Clinical Strategy & Planning

• Define and update the Clinical Development Plan in alignment with the Global Development Plan.
• Contribute to the development and approval of the Target Product Profile (TPP) and strategic positioning of the asset(s).
• Provide clinical expertise for indication prioritization, lifecycle strategy, and competitive analysis.
• Ensure the CDP reflects medical, societal, and economic value for patients and the organization.
• Ensure timely, high-quality development of clinical deliverables (protocols, ICFs, CSR, etc.).
• Guarantee consistency across all studies within the clinical program.
• Act as functional manager of Study Team Leaders and ensure optimal resource allocation.
• Participate in study teams when relevant to program scope. Decision-Making, Risk & Governance.
• Prepare and present clinical program updates, options analyses, and Go/No-Go recommendations to governance bodies.
• Identify risks proactively and define mitigation plans across scientific, operational, and competitive domains.
• Oversee the global clinical development budget.
• Support inspections, audits, and interactions with regulatory authorities.

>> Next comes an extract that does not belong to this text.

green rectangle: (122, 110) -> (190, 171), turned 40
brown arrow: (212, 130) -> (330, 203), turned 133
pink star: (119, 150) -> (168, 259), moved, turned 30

External Engagement & Strategic Partnership

• Represent the company's clinical perspective to external partners and in co-development settings.
• Ensure alignment of shared clinical development strategies in partnerships.
• Establish and manage clinical advisory boards.
• Maintain a strong external expert network and contribute to evaluation of external innovation opportunities.

Leadership, Culture & People Development

• Potentially manage Clinical Scientists and junior clinical leaders depending on project scope.
• Foster a culture of scientific excellence, collaboration, accountability, and transparency.
• Promote cross-functional alignment and constructive scientific challenge.

What you bring

Education & Scientific Background

• Medical Oncologist (mandatory). Deep experience in oncology clinical development, with strong understanding of study methodology, GCP, and global regulations.

Experience Requirements

• At least 10 years of experience in pharma/biotech oncology clinical development.
• Demonstrated ability to lead complex, multi-study clinical programs.
• Experience contributing to regulatory documents and interacting with health authorities.
• Proven cross-functional leadership in a matrix environment.